> [STUDY MATERIAL]
★ ★ ★ ★ ★
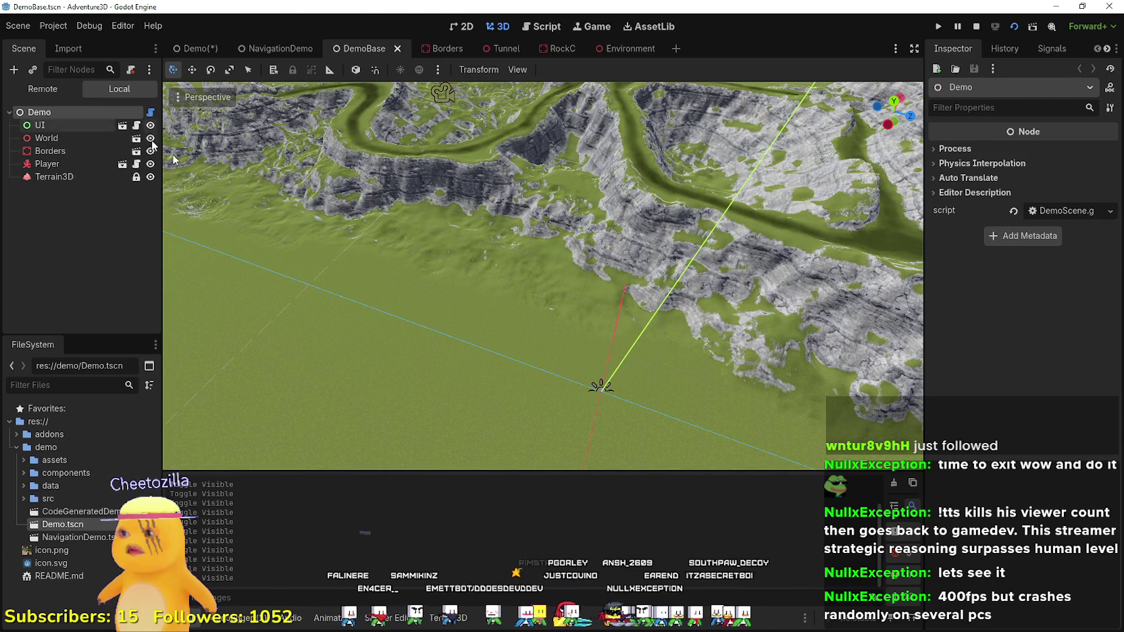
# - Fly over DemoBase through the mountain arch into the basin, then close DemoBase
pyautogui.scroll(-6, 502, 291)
★ ★ ★ ★ ★
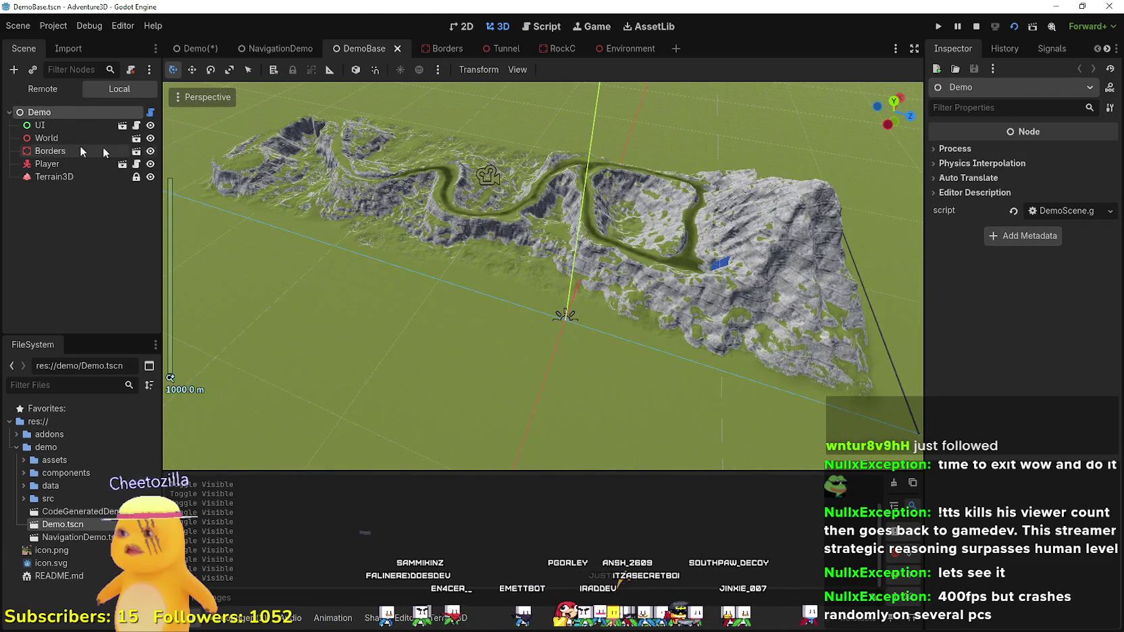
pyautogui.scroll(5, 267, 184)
★ ★ ★ ★ ★
> [TASK DETAILS] Copy from the entries above each line in which the string "pyautogui" can be found.

> [EXERCISE SOLUTION]
pyautogui.scroll(-6, 502, 291)
pyautogui.scroll(5, 267, 184)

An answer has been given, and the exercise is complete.